Records supplied
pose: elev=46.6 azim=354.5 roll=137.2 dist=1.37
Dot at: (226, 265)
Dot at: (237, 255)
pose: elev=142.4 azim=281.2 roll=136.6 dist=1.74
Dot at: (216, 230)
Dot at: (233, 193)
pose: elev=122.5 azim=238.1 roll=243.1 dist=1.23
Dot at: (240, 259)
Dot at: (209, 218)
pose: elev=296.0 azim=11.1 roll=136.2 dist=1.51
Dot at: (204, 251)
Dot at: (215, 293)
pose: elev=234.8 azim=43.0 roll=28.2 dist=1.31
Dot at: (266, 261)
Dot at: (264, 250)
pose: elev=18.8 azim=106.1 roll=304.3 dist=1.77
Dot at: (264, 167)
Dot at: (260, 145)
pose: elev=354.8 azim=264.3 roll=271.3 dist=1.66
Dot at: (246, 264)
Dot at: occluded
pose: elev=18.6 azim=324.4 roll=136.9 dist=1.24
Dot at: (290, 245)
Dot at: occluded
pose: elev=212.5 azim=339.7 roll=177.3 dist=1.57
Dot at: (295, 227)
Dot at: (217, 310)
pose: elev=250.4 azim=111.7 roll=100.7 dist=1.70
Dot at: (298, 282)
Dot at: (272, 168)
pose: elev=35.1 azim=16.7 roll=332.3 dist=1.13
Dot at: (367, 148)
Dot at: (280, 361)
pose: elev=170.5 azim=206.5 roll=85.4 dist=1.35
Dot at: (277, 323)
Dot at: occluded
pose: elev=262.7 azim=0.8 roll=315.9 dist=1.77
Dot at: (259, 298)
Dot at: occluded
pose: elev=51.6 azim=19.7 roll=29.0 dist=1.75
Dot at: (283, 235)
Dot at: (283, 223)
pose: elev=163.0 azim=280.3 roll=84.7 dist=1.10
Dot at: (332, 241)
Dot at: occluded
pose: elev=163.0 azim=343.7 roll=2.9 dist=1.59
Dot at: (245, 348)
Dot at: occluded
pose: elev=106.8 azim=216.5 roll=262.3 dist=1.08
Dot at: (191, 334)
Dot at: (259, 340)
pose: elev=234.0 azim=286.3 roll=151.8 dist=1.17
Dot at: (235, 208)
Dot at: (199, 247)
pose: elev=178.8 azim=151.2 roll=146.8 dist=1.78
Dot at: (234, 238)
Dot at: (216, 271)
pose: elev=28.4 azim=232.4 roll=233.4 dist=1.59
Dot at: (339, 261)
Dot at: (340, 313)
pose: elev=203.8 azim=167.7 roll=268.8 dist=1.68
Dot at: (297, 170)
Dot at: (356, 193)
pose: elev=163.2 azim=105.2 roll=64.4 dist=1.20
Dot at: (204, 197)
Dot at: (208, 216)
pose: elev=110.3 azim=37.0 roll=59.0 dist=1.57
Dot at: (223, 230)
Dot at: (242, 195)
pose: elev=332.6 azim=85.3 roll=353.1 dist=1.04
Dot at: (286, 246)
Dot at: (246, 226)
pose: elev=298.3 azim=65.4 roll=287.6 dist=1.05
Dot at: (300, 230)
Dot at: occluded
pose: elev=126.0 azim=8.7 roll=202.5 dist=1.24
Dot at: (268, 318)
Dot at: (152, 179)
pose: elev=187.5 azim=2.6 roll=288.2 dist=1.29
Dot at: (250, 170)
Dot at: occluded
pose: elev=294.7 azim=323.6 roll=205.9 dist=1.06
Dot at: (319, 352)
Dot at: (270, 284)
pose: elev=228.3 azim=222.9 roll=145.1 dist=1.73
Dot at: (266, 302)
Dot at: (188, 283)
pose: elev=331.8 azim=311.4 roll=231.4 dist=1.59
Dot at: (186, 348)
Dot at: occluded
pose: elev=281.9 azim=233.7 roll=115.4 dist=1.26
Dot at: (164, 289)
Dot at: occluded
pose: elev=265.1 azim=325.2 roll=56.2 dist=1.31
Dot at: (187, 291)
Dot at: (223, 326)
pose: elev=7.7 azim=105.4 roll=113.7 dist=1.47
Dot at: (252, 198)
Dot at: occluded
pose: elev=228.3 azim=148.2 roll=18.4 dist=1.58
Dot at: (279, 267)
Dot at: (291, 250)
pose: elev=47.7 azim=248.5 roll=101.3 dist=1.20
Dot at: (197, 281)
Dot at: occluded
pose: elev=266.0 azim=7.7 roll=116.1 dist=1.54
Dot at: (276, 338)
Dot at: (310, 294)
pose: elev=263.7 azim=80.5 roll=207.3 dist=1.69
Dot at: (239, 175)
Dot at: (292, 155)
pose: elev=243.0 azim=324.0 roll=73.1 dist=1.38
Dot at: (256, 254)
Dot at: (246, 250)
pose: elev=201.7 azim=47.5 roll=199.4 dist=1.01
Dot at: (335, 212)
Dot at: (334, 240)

Task details
Retype every row above character for character, in the same order.

Exercise solution
pose: elev=46.6 azim=354.5 roll=137.2 dist=1.37
Dot at: (226, 265)
Dot at: (237, 255)
pose: elev=142.4 azim=281.2 roll=136.6 dist=1.74
Dot at: (216, 230)
Dot at: (233, 193)
pose: elev=122.5 azim=238.1 roll=243.1 dist=1.23
Dot at: (240, 259)
Dot at: (209, 218)
pose: elev=296.0 azim=11.1 roll=136.2 dist=1.51
Dot at: (204, 251)
Dot at: (215, 293)
pose: elev=234.8 azim=43.0 roll=28.2 dist=1.31
Dot at: (266, 261)
Dot at: (264, 250)
pose: elev=18.8 azim=106.1 roll=304.3 dist=1.77
Dot at: (264, 167)
Dot at: (260, 145)
pose: elev=354.8 azim=264.3 roll=271.3 dist=1.66
Dot at: (246, 264)
Dot at: occluded
pose: elev=18.6 azim=324.4 roll=136.9 dist=1.24
Dot at: (290, 245)
Dot at: occluded
pose: elev=212.5 azim=339.7 roll=177.3 dist=1.57
Dot at: (295, 227)
Dot at: (217, 310)
pose: elev=250.4 azim=111.7 roll=100.7 dist=1.70
Dot at: (298, 282)
Dot at: (272, 168)
pose: elev=35.1 azim=16.7 roll=332.3 dist=1.13
Dot at: (367, 148)
Dot at: (280, 361)
pose: elev=170.5 azim=206.5 roll=85.4 dist=1.35
Dot at: (277, 323)
Dot at: occluded
pose: elev=262.7 azim=0.8 roll=315.9 dist=1.77
Dot at: (259, 298)
Dot at: occluded
pose: elev=51.6 azim=19.7 roll=29.0 dist=1.75
Dot at: (283, 235)
Dot at: (283, 223)
pose: elev=163.0 azim=280.3 roll=84.7 dist=1.10
Dot at: (332, 241)
Dot at: occluded
pose: elev=163.0 azim=343.7 roll=2.9 dist=1.59
Dot at: (245, 348)
Dot at: occluded
pose: elev=106.8 azim=216.5 roll=262.3 dist=1.08
Dot at: (191, 334)
Dot at: (259, 340)
pose: elev=234.0 azim=286.3 roll=151.8 dist=1.17
Dot at: (235, 208)
Dot at: (199, 247)
pose: elev=178.8 azim=151.2 roll=146.8 dist=1.78
Dot at: (234, 238)
Dot at: (216, 271)
pose: elev=28.4 azim=232.4 roll=233.4 dist=1.59
Dot at: (339, 261)
Dot at: (340, 313)
pose: elev=203.8 azim=167.7 roll=268.8 dist=1.68
Dot at: (297, 170)
Dot at: (356, 193)
pose: elev=163.2 azim=105.2 roll=64.4 dist=1.20
Dot at: (204, 197)
Dot at: (208, 216)
pose: elev=110.3 azim=37.0 roll=59.0 dist=1.57
Dot at: (223, 230)
Dot at: (242, 195)
pose: elev=332.6 azim=85.3 roll=353.1 dist=1.04
Dot at: (286, 246)
Dot at: (246, 226)
pose: elev=298.3 azim=65.4 roll=287.6 dist=1.05
Dot at: (300, 230)
Dot at: occluded
pose: elev=126.0 azim=8.7 roll=202.5 dist=1.24
Dot at: (268, 318)
Dot at: (152, 179)
pose: elev=187.5 azim=2.6 roll=288.2 dist=1.29
Dot at: (250, 170)
Dot at: occluded
pose: elev=294.7 azim=323.6 roll=205.9 dist=1.06
Dot at: (319, 352)
Dot at: (270, 284)
pose: elev=228.3 azim=222.9 roll=145.1 dist=1.73
Dot at: (266, 302)
Dot at: (188, 283)
pose: elev=331.8 azim=311.4 roll=231.4 dist=1.59
Dot at: (186, 348)
Dot at: occluded
pose: elev=281.9 azim=233.7 roll=115.4 dist=1.26
Dot at: (164, 289)
Dot at: occluded
pose: elev=265.1 azim=325.2 roll=56.2 dist=1.31
Dot at: (187, 291)
Dot at: (223, 326)
pose: elev=7.7 azim=105.4 roll=113.7 dist=1.47
Dot at: (252, 198)
Dot at: occluded
pose: elev=228.3 azim=148.2 roll=18.4 dist=1.58
Dot at: (279, 267)
Dot at: (291, 250)
pose: elev=47.7 azim=248.5 roll=101.3 dist=1.20
Dot at: (197, 281)
Dot at: occluded
pose: elev=266.0 azim=7.7 roll=116.1 dist=1.54
Dot at: (276, 338)
Dot at: (310, 294)
pose: elev=263.7 azim=80.5 roll=207.3 dist=1.69
Dot at: (239, 175)
Dot at: (292, 155)
pose: elev=243.0 azim=324.0 roll=73.1 dist=1.38
Dot at: (256, 254)
Dot at: (246, 250)
pose: elev=201.7 azim=47.5 roll=199.4 dist=1.01
Dot at: (335, 212)
Dot at: (334, 240)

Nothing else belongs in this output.